ここでは、各階に配置された各研修室を上下に繋ぐ階段と研修と研修の間にリフレッシュするロビー空間を吹抜けを介して連続・隣接させています。魅力的な場を提供すること、使いやす場を提供することでエレベーターを利用するだけではなく階段を利用することを促し、様々なアクティビティを誘発することを意図しています。特に、階段は直上下階の移動や上階からの下階への移動をイメージしながら、階段の位置、向き、長さ、踊場形状などを決定しています。

吹抜以外の空間にも、ドリンクなどを提供できるカウンターを配置し電動の意図カーテンで仕切ることも可能なレセプションコーナーや研修の受付後上階の研修室へ階段が誘う受付ロビー、施設の説明などを併設したサインを配置した休憩スペースなどアクティビティを誘発する仕掛けある空間を配しています。

この研修所では、多様なアクティビティが発生することを意図している“間”の空間をガラス張りとして内外を視覚的に繋いでいます。
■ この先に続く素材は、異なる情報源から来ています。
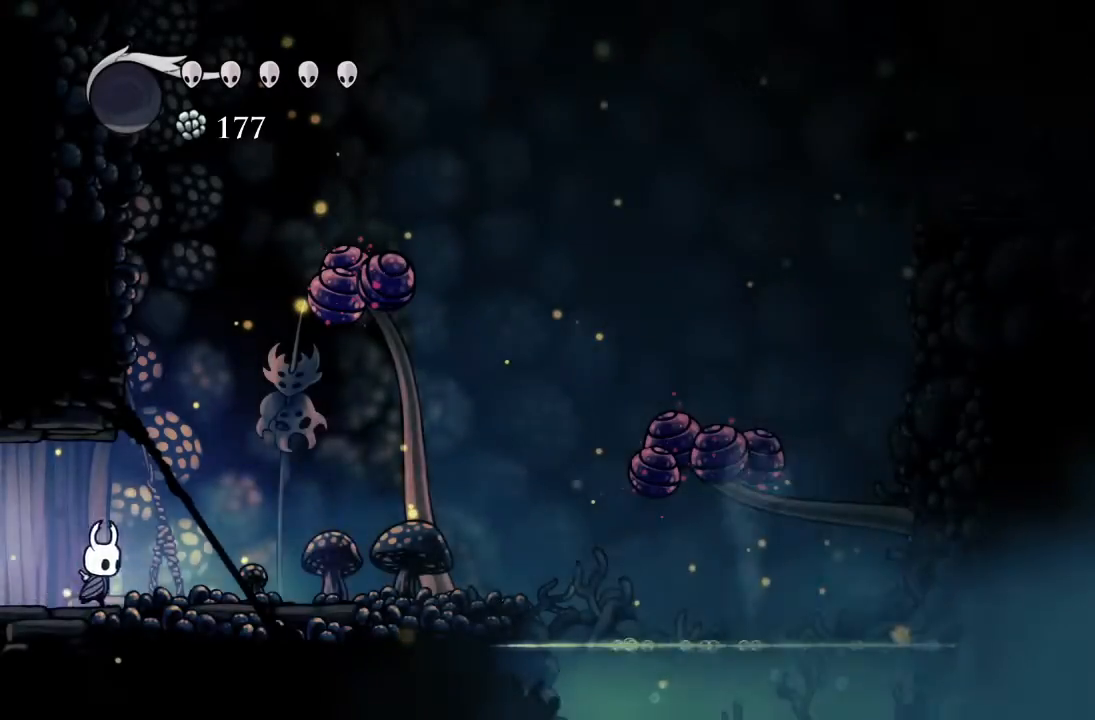
{"buttons": ["A", "DPAD_RIGHT"], "left_stick": "center", "events": [[50, "R2", "down"], [250, "R2", "up"], [383, "A", "down"]]}
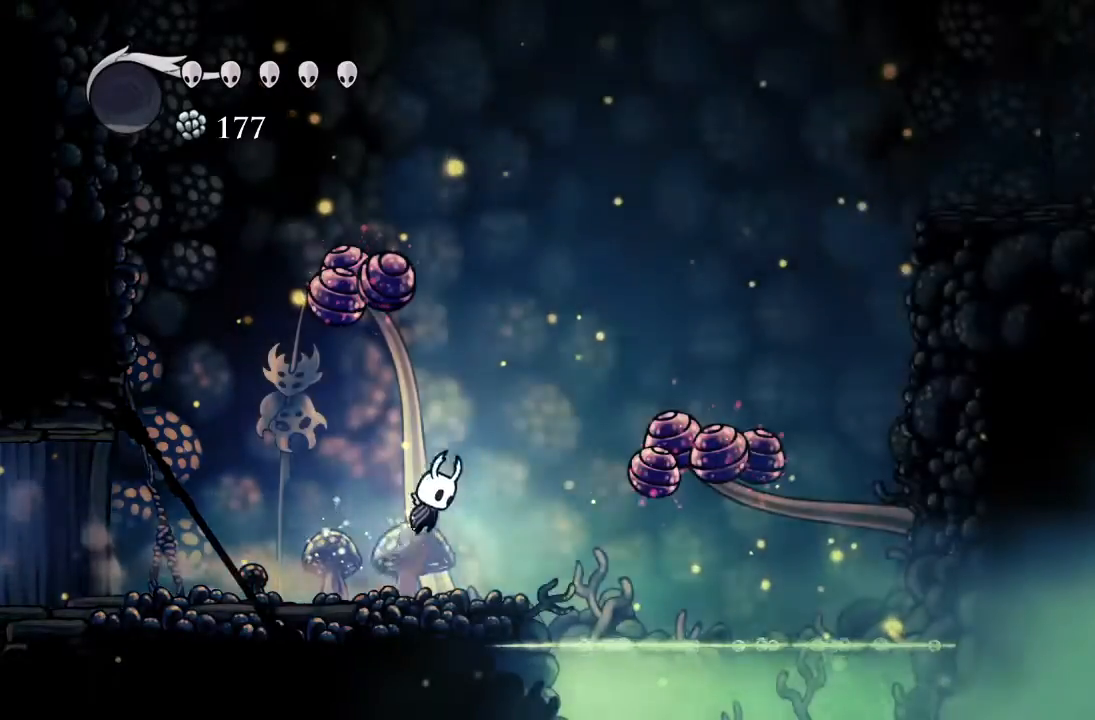
{"buttons": ["X", "DPAD_DOWN", "DPAD_RIGHT"], "left_stick": "center", "events": [[200, "R2", "down"], [233, "A", "up"], [400, "DPAD_DOWN", "down"], [433, "R2", "up"], [500, "X", "down"]]}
この空間にいる人が内から外の様子を感じ取ることもまた、アクティビティを誘発することに寄与します。

アクティビティを内外にあらわす建築

“間”の空間は外部から見ると連続するガラス張りの空間となっており、外からも中の様子を感じることができます。こういった空間つくりはまちの人々に対しても透明な印象と親しみを与えることになります。特に外部に表出したアクティビティはまちに明るさと色を与え、そして、まちに活気を与えるものと思っています。
建物を建てるという行為そのものが大きなインパクトを与える行為であるがゆえ、まちにとってものプラスとなるようにという想いをもって計画されています。

アクティビティがコミュニケーションを活性化する

現在、新型コロナウィルスによるリモートワークが広がってきていますが、その中で懸念となっているのがコミュニケーション不足と言われています。特に、進行中の仕事上において直接の繋がりのない人とのコミュニケーションが著しく低下しているということです。
現在、あらゆるものがインターネットを介した情報システムによって解決するという世の中になってきていますが、建築という実際の空間が人に与える力というものはやはり存在するものと思っています。
目的へ到達するために間を省略することはそのものの効率を高めることができる一方、目的と目的の間にある半ば偶発性により生まれることによって得られる情報や体験は、得ることができないことになります。
私たちが建築を設計する上においては、実際の空間、特にその“間”の空間において、様々なアクティビティが発生することで多様なコミュニケーションが活性化することを意図して設計することが多いと思います。
これは、企業のためのオフィスでも、家族のための住宅でも、園児と保育士のための保育園でも大事な要素と思っています。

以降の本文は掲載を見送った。